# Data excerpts
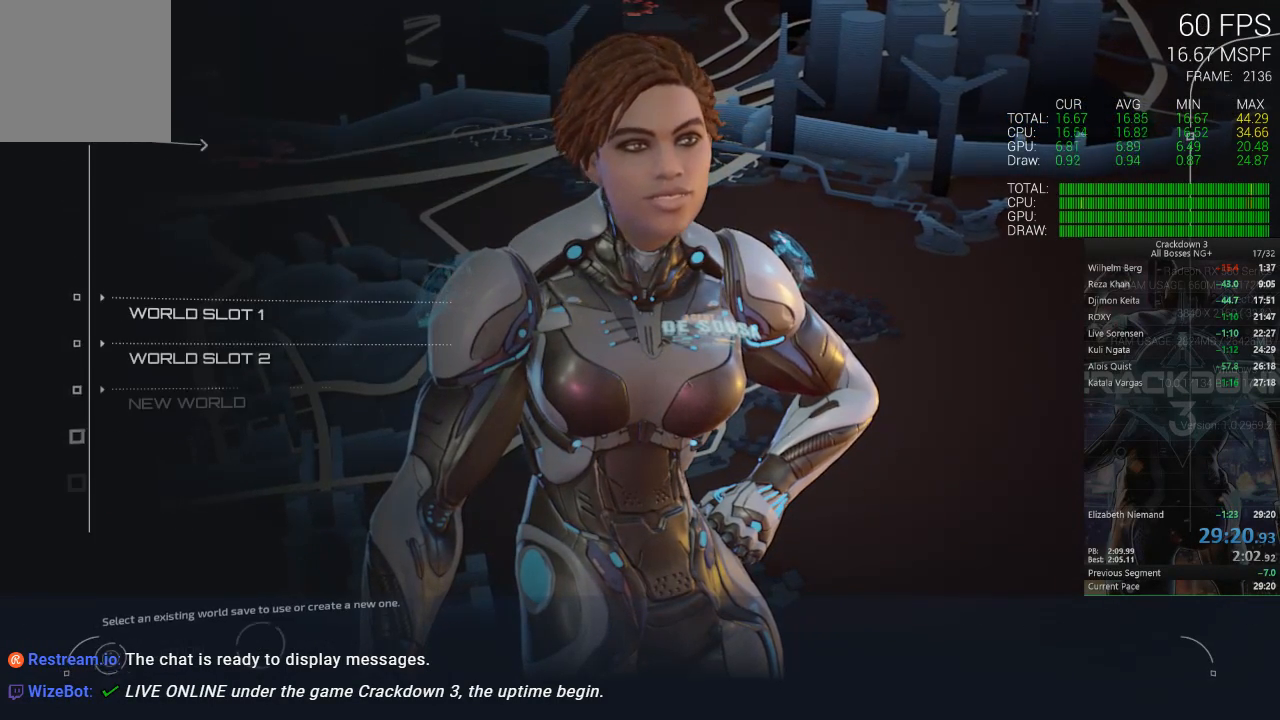
{"buttons": [], "left_stick": "center", "right_stick": "center", "events": []}
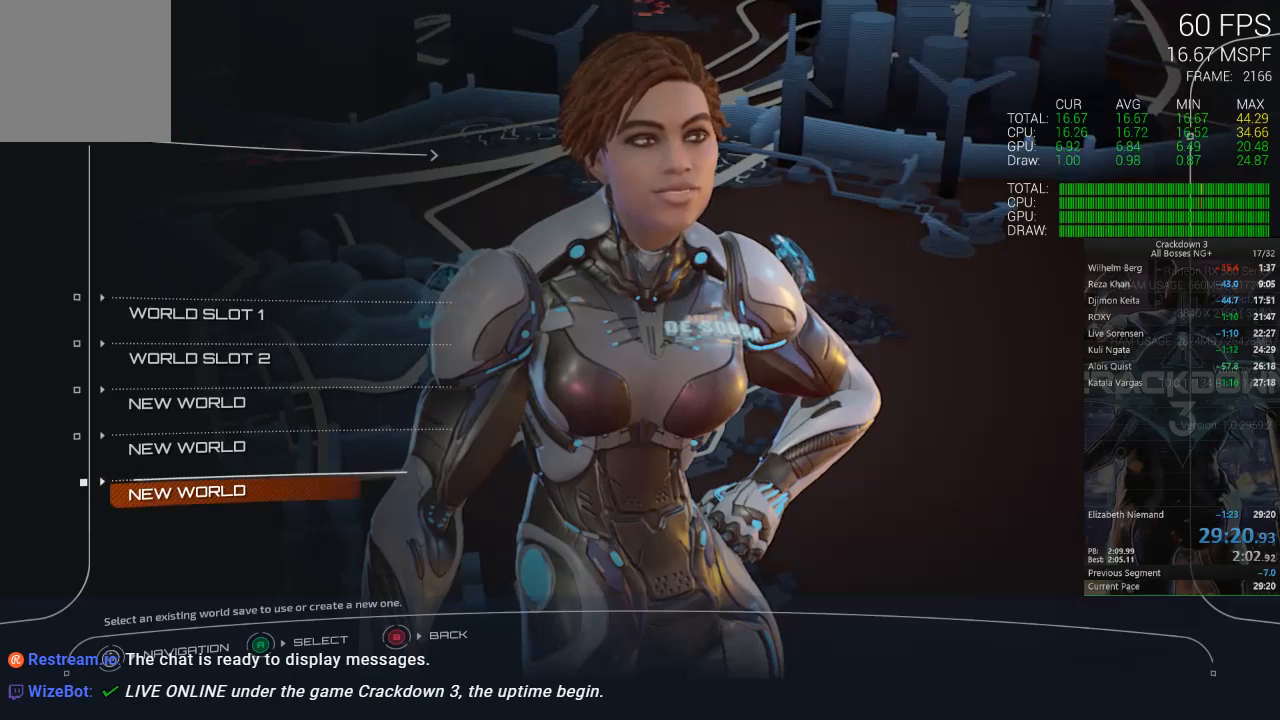
{"buttons": [], "left_stick": "center", "right_stick": "center", "events": []}
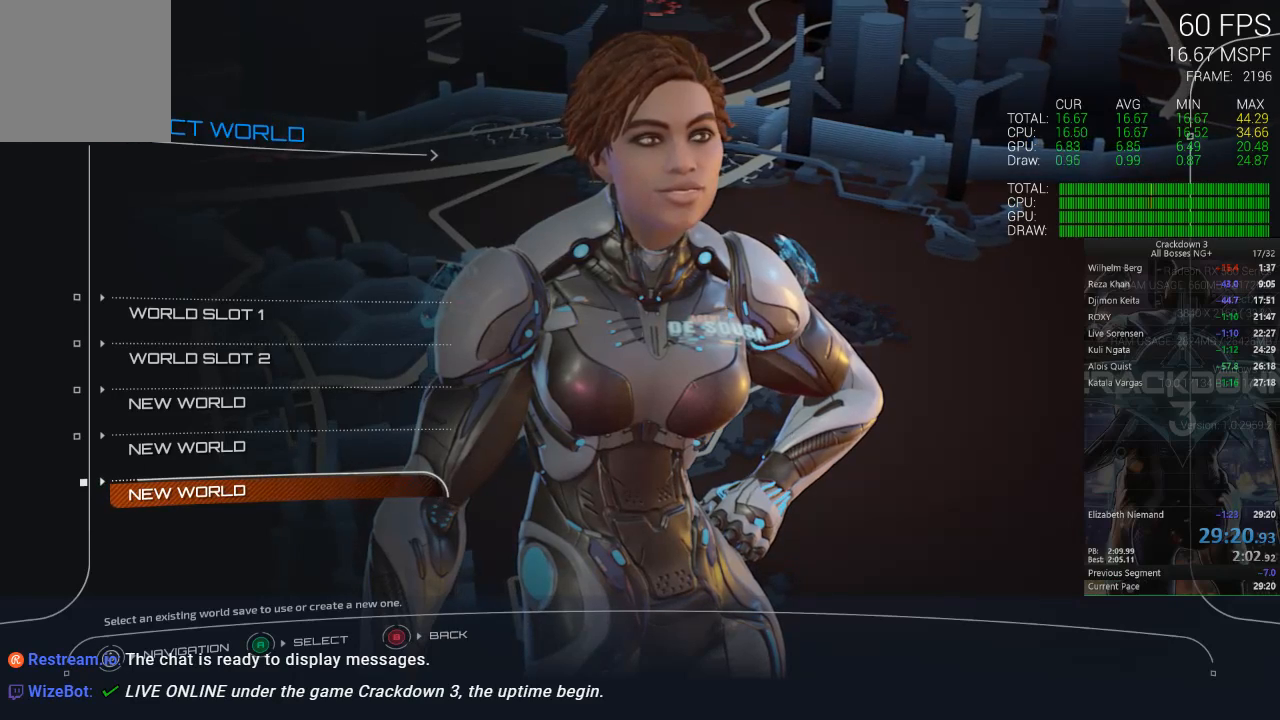
{"buttons": [], "left_stick": "center", "right_stick": "center", "events": []}
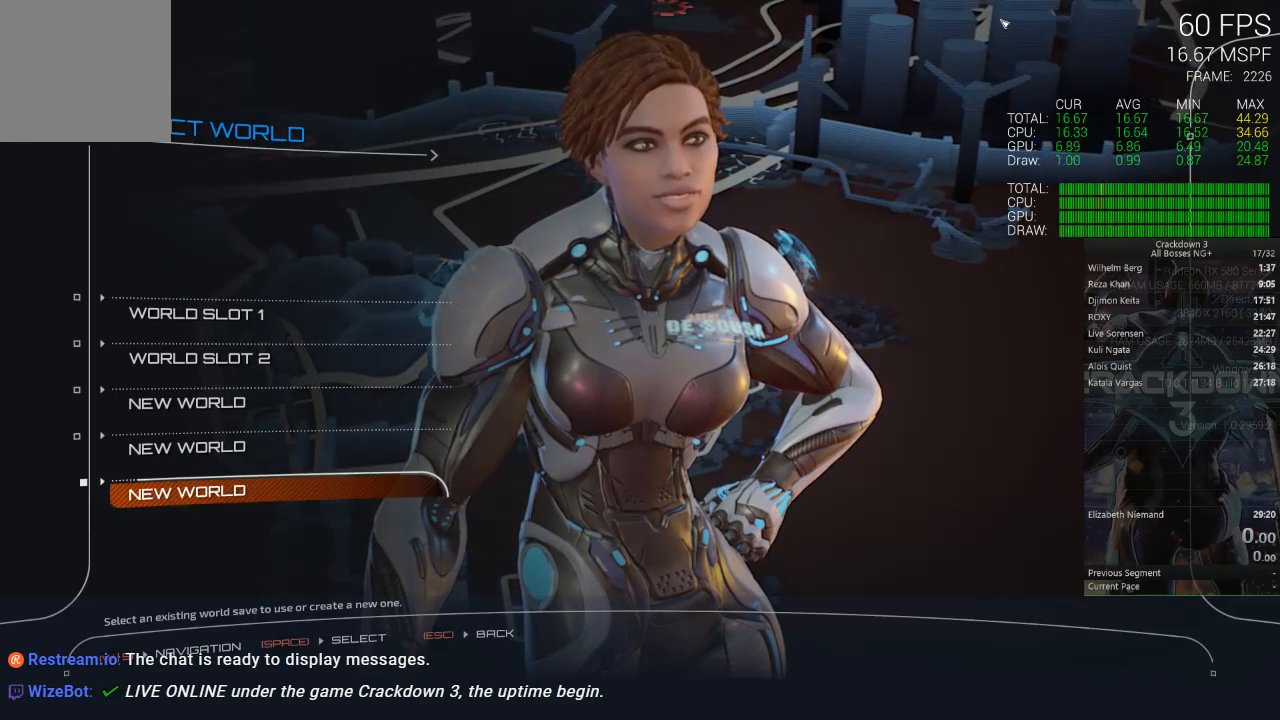
{"buttons": [], "left_stick": "center", "right_stick": "center", "events": []}
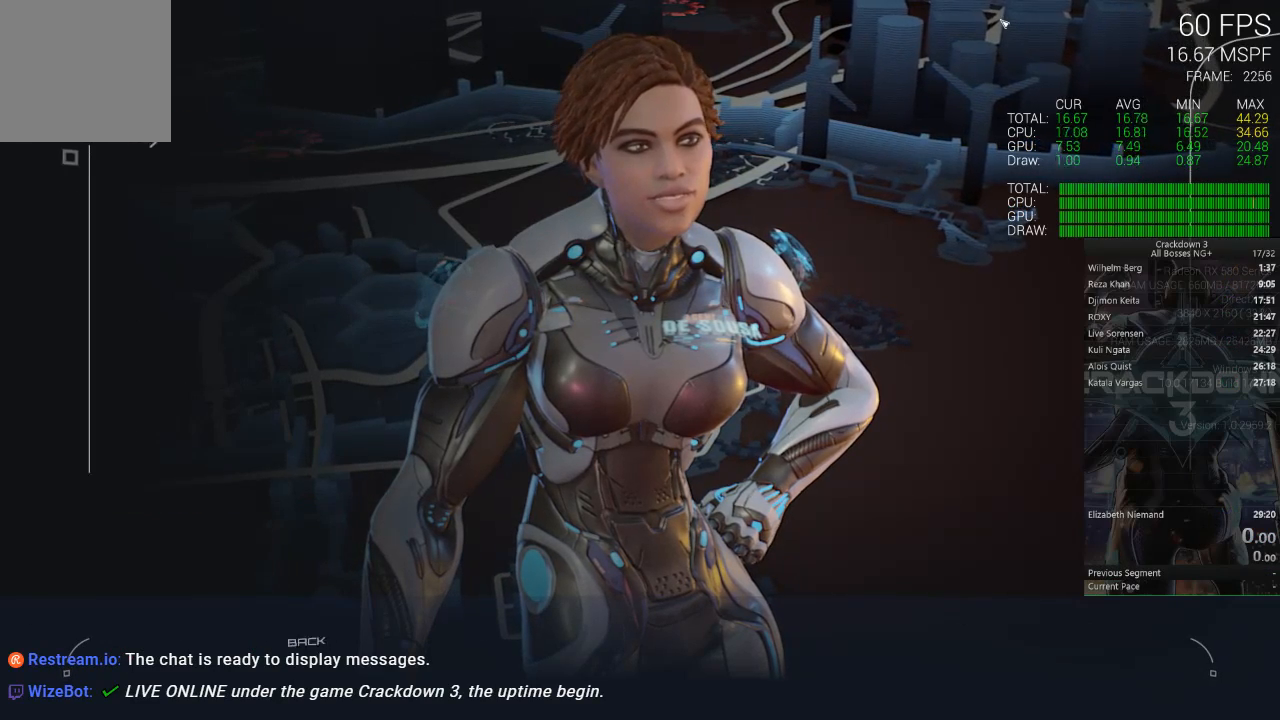
{"buttons": [], "left_stick": "center", "right_stick": "center", "events": []}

# Work item
Set the pictures aside and transcribe the data above exactly.

# Result of this task
{"buttons": [], "left_stick": "center", "right_stick": "center", "events": []}
{"buttons": [], "left_stick": "center", "right_stick": "center", "events": []}
{"buttons": [], "left_stick": "center", "right_stick": "center", "events": []}
{"buttons": [], "left_stick": "center", "right_stick": "center", "events": []}
{"buttons": [], "left_stick": "center", "right_stick": "center", "events": []}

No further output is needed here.